* STATED GOAL
Repeat every line of the material below verbatim, preserving its order and formatting.

─── INPUT ───

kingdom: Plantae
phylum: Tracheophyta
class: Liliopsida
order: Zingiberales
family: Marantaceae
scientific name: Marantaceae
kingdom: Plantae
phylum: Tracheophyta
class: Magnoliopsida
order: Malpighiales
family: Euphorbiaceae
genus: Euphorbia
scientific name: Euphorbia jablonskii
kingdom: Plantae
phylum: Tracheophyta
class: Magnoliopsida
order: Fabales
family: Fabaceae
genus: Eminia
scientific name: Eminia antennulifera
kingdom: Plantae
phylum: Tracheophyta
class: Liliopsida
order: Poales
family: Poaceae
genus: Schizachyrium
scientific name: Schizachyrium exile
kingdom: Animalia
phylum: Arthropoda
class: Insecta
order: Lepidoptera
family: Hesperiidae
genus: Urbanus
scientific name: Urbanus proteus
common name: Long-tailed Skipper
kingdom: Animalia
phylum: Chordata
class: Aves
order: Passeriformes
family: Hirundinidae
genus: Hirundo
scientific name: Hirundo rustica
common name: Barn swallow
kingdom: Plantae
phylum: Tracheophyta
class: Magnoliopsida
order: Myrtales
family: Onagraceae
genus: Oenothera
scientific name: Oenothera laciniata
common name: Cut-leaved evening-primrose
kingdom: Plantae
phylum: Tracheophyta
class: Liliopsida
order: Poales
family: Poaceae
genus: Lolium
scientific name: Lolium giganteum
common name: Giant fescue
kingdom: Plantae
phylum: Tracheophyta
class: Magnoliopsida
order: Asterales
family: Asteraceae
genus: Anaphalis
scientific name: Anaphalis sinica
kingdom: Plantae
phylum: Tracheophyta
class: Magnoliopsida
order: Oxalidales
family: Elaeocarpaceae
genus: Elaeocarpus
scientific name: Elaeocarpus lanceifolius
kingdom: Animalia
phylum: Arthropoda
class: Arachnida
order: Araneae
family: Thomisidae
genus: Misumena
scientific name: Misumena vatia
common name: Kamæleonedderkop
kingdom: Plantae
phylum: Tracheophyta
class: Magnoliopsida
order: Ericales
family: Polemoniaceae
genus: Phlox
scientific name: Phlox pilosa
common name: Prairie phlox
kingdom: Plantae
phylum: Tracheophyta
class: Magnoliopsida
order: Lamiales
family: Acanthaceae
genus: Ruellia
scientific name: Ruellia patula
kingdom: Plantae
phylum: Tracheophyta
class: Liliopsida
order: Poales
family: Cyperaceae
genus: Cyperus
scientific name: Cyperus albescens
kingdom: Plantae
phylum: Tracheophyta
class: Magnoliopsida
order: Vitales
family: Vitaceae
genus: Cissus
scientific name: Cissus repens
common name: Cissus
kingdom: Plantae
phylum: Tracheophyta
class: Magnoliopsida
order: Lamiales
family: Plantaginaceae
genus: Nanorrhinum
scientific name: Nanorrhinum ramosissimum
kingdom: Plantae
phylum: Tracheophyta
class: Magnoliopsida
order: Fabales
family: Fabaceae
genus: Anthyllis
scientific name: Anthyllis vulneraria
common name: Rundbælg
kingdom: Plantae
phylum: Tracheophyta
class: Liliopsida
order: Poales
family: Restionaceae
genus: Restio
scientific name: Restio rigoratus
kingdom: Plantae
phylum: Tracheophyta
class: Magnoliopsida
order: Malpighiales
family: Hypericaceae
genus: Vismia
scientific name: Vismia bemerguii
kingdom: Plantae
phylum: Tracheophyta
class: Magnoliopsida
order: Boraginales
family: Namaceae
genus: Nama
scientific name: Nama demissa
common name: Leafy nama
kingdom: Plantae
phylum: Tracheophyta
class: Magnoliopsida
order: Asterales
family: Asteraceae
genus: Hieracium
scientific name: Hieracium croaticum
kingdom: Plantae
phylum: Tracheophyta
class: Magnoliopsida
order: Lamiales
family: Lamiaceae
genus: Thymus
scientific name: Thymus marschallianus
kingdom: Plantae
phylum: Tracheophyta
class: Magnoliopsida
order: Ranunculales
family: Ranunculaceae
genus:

───

* EXERCISE RESPONSE
kingdom: Plantae
phylum: Tracheophyta
class: Liliopsida
order: Zingiberales
family: Marantaceae
scientific name: Marantaceae
kingdom: Plantae
phylum: Tracheophyta
class: Magnoliopsida
order: Malpighiales
family: Euphorbiaceae
genus: Euphorbia
scientific name: Euphorbia jablonskii
kingdom: Plantae
phylum: Tracheophyta
class: Magnoliopsida
order: Fabales
family: Fabaceae
genus: Eminia
scientific name: Eminia antennulifera
kingdom: Plantae
phylum: Tracheophyta
class: Liliopsida
order: Poales
family: Poaceae
genus: Schizachyrium
scientific name: Schizachyrium exile
kingdom: Animalia
phylum: Arthropoda
class: Insecta
order: Lepidoptera
family: Hesperiidae
genus: Urbanus
scientific name: Urbanus proteus
common name: Long-tailed Skipper
kingdom: Animalia
phylum: Chordata
class: Aves
order: Passeriformes
family: Hirundinidae
genus: Hirundo
scientific name: Hirundo rustica
common name: Barn swallow
kingdom: Plantae
phylum: Tracheophyta
class: Magnoliopsida
order: Myrtales
family: Onagraceae
genus: Oenothera
scientific name: Oenothera laciniata
common name: Cut-leaved evening-primrose
kingdom: Plantae
phylum: Tracheophyta
class: Liliopsida
order: Poales
family: Poaceae
genus: Lolium
scientific name: Lolium giganteum
common name: Giant fescue
kingdom: Plantae
phylum: Tracheophyta
class: Magnoliopsida
order: Asterales
family: Asteraceae
genus: Anaphalis
scientific name: Anaphalis sinica
kingdom: Plantae
phylum: Tracheophyta
class: Magnoliopsida
order: Oxalidales
family: Elaeocarpaceae
genus: Elaeocarpus
scientific name: Elaeocarpus lanceifolius
kingdom: Animalia
phylum: Arthropoda
class: Arachnida
order: Araneae
family: Thomisidae
genus: Misumena
scientific name: Misumena vatia
common name: Kamæleonedderkop
kingdom: Plantae
phylum: Tracheophyta
class: Magnoliopsida
order: Ericales
family: Polemoniaceae
genus: Phlox
scientific name: Phlox pilosa
common name: Prairie phlox
kingdom: Plantae
phylum: Tracheophyta
class: Magnoliopsida
order: Lamiales
family: Acanthaceae
genus: Ruellia
scientific name: Ruellia patula
kingdom: Plantae
phylum: Tracheophyta
class: Liliopsida
order: Poales
family: Cyperaceae
genus: Cyperus
scientific name: Cyperus albescens
kingdom: Plantae
phylum: Tracheophyta
class: Magnoliopsida
order: Vitales
family: Vitaceae
genus: Cissus
scientific name: Cissus repens
common name: Cissus
kingdom: Plantae
phylum: Tracheophyta
class: Magnoliopsida
order: Lamiales
family: Plantaginaceae
genus: Nanorrhinum
scientific name: Nanorrhinum ramosissimum
kingdom: Plantae
phylum: Tracheophyta
class: Magnoliopsida
order: Fabales
family: Fabaceae
genus: Anthyllis
scientific name: Anthyllis vulneraria
common name: Rundbælg
kingdom: Plantae
phylum: Tracheophyta
class: Liliopsida
order: Poales
family: Restionaceae
genus: Restio
scientific name: Restio rigoratus
kingdom: Plantae
phylum: Tracheophyta
class: Magnoliopsida
order: Malpighiales
family: Hypericaceae
genus: Vismia
scientific name: Vismia bemerguii
kingdom: Plantae
phylum: Tracheophyta
class: Magnoliopsida
order: Boraginales
family: Namaceae
genus: Nama
scientific name: Nama demissa
common name: Leafy nama
kingdom: Plantae
phylum: Tracheophyta
class: Magnoliopsida
order: Asterales
family: Asteraceae
genus: Hieracium
scientific name: Hieracium croaticum
kingdom: Plantae
phylum: Tracheophyta
class: Magnoliopsida
order: Lamiales
family: Lamiaceae
genus: Thymus
scientific name: Thymus marschallianus
kingdom: Plantae
phylum: Tracheophyta
class: Magnoliopsida
order: Ranunculales
family: Ranunculaceae
genus:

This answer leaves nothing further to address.